*** Opening of EXTRACTED ENTRIES ***
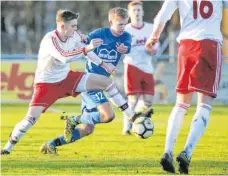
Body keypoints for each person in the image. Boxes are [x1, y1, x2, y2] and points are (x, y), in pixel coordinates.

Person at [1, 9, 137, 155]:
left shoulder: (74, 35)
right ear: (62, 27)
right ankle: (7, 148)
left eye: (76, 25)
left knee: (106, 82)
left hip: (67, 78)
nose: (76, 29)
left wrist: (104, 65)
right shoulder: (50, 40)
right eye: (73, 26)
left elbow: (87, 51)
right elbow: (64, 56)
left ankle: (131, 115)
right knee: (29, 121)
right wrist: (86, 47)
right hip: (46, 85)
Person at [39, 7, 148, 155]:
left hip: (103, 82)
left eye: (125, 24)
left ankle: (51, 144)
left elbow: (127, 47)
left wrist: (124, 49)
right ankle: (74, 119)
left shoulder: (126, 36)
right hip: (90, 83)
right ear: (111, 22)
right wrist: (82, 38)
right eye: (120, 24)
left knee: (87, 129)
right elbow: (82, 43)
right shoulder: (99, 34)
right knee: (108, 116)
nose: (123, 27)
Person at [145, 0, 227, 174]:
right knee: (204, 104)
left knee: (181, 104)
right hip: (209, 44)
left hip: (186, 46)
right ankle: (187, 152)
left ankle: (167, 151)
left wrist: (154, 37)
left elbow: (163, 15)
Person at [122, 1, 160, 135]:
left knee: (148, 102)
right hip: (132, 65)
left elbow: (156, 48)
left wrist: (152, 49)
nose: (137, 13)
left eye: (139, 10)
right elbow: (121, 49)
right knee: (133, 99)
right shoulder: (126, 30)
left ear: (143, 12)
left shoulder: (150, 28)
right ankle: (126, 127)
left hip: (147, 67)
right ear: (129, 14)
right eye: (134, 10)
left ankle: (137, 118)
*** Close of EXTRACTED ENTRIES ***
*** Opening of EXTRACTED ENTRIES ***
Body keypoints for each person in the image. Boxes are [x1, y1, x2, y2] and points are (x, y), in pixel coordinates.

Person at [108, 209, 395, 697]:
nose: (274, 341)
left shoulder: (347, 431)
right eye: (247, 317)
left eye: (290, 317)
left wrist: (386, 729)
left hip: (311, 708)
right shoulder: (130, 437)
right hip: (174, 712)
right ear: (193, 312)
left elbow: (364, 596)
*** Close of EXTRACTED ENTRIES ***
*** Opening of EXTRACTED ENTRIES ***
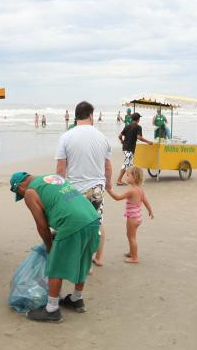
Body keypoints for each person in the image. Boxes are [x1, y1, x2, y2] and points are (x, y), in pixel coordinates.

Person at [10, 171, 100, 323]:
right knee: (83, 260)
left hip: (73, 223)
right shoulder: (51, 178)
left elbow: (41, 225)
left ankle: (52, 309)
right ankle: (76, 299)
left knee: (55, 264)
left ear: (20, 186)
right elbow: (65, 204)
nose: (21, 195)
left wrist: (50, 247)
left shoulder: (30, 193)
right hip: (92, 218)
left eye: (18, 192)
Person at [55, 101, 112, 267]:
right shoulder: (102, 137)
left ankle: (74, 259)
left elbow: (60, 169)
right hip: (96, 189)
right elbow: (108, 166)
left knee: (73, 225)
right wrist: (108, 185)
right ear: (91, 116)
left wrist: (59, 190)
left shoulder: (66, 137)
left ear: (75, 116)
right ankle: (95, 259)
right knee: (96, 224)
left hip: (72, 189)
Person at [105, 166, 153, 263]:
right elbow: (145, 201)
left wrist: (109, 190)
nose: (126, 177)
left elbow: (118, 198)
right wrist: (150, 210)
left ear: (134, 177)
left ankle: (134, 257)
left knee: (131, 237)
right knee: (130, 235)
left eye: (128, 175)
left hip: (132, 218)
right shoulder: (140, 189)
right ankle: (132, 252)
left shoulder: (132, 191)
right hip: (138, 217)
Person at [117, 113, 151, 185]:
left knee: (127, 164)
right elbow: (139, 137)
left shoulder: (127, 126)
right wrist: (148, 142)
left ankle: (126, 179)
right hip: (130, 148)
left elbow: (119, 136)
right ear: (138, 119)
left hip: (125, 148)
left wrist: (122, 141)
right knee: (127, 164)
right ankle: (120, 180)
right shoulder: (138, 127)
*** Close of EXTRACTED ENTRIES ***
Go back to the listing above. Copy word for word the lines from the one with "left hip: (103, 82)" through the one with "left knee: (181, 104)", and nothing more.

left hip: (103, 82)
left eye: (125, 24)
left ankle: (51, 144)
left elbow: (127, 47)
left wrist: (124, 49)
right ankle: (74, 119)
left shoulder: (126, 36)
right hip: (90, 83)
right ear: (111, 22)
right wrist: (82, 38)
right eye: (120, 24)
left knee: (87, 129)
right elbow: (82, 43)
right shoulder: (99, 34)
right knee: (108, 116)
nose: (123, 27)
Person at [145, 0, 227, 174]:
right knee: (204, 104)
left knee: (181, 104)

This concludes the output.